Segundo ele, o CBD diminui a ansiedade, melhora a atenção e também ajuda na desinflamação, na qualidade do sono e combate às dores, com efeito, inclusive, de neuroproteção documentado em dois trabalhos científicos. Dessa forma, quando existe uma crise epiléptica mais longa, os canabinoides impedem a entrada de cálcio de forma excessiva na célula, o que poderia ser fatal para aquela célula. Faveret afirma ainda que a mistura de CBD com quantidade reduzida de tetrahidrocanabinol (THC) aumenta o humor e aqualidade de vida das pessoas com epilepsia.

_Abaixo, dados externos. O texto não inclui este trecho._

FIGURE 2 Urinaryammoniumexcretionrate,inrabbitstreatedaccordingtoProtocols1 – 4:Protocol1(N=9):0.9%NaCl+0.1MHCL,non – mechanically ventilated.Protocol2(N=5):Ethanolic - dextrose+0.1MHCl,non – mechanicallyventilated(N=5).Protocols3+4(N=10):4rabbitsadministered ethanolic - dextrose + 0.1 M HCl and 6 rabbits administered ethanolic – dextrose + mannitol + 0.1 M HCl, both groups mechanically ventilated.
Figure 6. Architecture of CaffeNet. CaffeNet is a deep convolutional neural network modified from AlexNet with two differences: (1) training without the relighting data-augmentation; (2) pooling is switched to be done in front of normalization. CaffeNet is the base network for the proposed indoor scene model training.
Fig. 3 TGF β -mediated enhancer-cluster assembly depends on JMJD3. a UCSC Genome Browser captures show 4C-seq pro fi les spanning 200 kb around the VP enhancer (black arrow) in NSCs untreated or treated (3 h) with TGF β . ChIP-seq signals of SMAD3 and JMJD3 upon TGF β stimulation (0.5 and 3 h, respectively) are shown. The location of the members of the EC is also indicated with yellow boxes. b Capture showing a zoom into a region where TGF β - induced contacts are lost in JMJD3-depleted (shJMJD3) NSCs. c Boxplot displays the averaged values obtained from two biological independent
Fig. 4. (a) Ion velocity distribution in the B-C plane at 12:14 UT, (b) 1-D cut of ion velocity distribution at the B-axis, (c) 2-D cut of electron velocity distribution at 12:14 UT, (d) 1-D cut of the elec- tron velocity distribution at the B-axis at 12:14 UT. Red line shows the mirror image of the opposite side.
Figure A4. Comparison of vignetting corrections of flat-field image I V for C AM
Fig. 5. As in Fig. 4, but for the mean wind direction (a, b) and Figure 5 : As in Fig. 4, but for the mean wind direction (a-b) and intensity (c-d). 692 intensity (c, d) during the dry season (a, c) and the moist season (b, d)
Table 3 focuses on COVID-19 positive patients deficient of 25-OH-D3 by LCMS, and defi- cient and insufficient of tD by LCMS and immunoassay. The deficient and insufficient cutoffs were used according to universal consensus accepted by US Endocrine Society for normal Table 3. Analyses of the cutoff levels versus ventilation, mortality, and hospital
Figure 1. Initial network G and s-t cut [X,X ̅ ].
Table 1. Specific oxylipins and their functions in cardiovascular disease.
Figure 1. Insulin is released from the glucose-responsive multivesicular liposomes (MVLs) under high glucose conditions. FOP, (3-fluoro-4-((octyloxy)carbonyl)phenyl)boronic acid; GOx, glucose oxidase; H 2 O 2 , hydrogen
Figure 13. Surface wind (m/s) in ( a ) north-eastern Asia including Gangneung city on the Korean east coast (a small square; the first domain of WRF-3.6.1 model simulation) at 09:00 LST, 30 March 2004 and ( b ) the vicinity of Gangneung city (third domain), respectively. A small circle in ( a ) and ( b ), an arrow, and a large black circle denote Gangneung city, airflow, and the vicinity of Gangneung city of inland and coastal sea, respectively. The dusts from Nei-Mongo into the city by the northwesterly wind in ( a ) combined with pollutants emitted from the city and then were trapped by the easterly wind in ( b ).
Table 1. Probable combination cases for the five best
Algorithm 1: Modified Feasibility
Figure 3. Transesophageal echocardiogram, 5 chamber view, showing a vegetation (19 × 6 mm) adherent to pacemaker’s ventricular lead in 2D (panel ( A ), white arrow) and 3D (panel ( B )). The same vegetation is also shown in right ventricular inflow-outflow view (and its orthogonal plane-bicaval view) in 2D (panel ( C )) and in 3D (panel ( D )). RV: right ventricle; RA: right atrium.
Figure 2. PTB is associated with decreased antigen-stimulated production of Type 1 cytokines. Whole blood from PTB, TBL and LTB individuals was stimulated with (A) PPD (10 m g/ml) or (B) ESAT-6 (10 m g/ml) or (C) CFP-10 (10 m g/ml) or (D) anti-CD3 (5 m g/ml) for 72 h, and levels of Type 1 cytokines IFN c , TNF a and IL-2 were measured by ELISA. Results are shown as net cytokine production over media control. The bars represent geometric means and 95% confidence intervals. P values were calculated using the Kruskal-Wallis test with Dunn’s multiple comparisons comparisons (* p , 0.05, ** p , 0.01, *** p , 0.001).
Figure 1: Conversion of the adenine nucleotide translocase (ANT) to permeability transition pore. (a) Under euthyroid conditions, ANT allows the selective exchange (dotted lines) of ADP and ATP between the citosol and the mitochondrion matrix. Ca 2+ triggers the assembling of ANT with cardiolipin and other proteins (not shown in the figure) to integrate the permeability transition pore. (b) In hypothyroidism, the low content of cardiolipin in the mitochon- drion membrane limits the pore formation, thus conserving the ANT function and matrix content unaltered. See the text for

“O tipo de neuroproteção associada ao uso dos canabinoides é completamente bem-vinda. Causa espanto ver professores universitários admiráveis que não recomendam o uso do óleo. Não existe nada que chegue perto e tenha todas essas propriedades e ainda seja um anticonvulsivante com tantos mecanismos de ação e modelos experimentais.”.
“Os efeitos dos canabinoides não são idênticos durante as diferentes fases da vida”, Eduardo Perin
Dr. Eduardo Perin, psiquiatra com larga experiência no tratamento de TOC (Transtorno Obsessivo Compulsivo), síndrome de Tourette e TDAH (Transtorno do Déficit de Atenção com Hiperatividade) ministrou a última palestra deste primeiro bloco sobre o tema: “Indicações e riscos do uso dos canabinóides nos transtornos psiquiátricos infantis”. Trouxe inclusive a perspectiva do uso da cannabis medicinal para casos refratários de síndrome de Tourette, transtorno do espectro autista.
O estudo apresentado por Perin sugere que o THC reduza a gravidade dos tiques associados à doença, devido ao seu efeito analgésico nos músculos dos pacientes. Além disso, a substância também auxiliaria na melhora do humor, ansiedade, sono, interação social e qualidade de vida.
Ao final da aula, o especialista apresentou uma revisão sistemática de um estudo de neuroimagem em que os autores estudaram as mudanças de funcionamento cerebral de adultos e adolescentes que faziam o uso quase diário de maconha.
“Em adultos, o uso de maconha está ligado à ativação das áreas temporal e frontal e a desativação de outras áreas, como a área septal e temporal. Em crianças e adolescentes, nós só temos a ativação em algumas áreas - o que ainda precisa ser melhor replicado. Isso já mostra uma diferença de ativação de áreas cerebrais em crianças e adolescentes e adultos. Porém, isso é a maconha fumada, de rua, e não maconha medicinal.”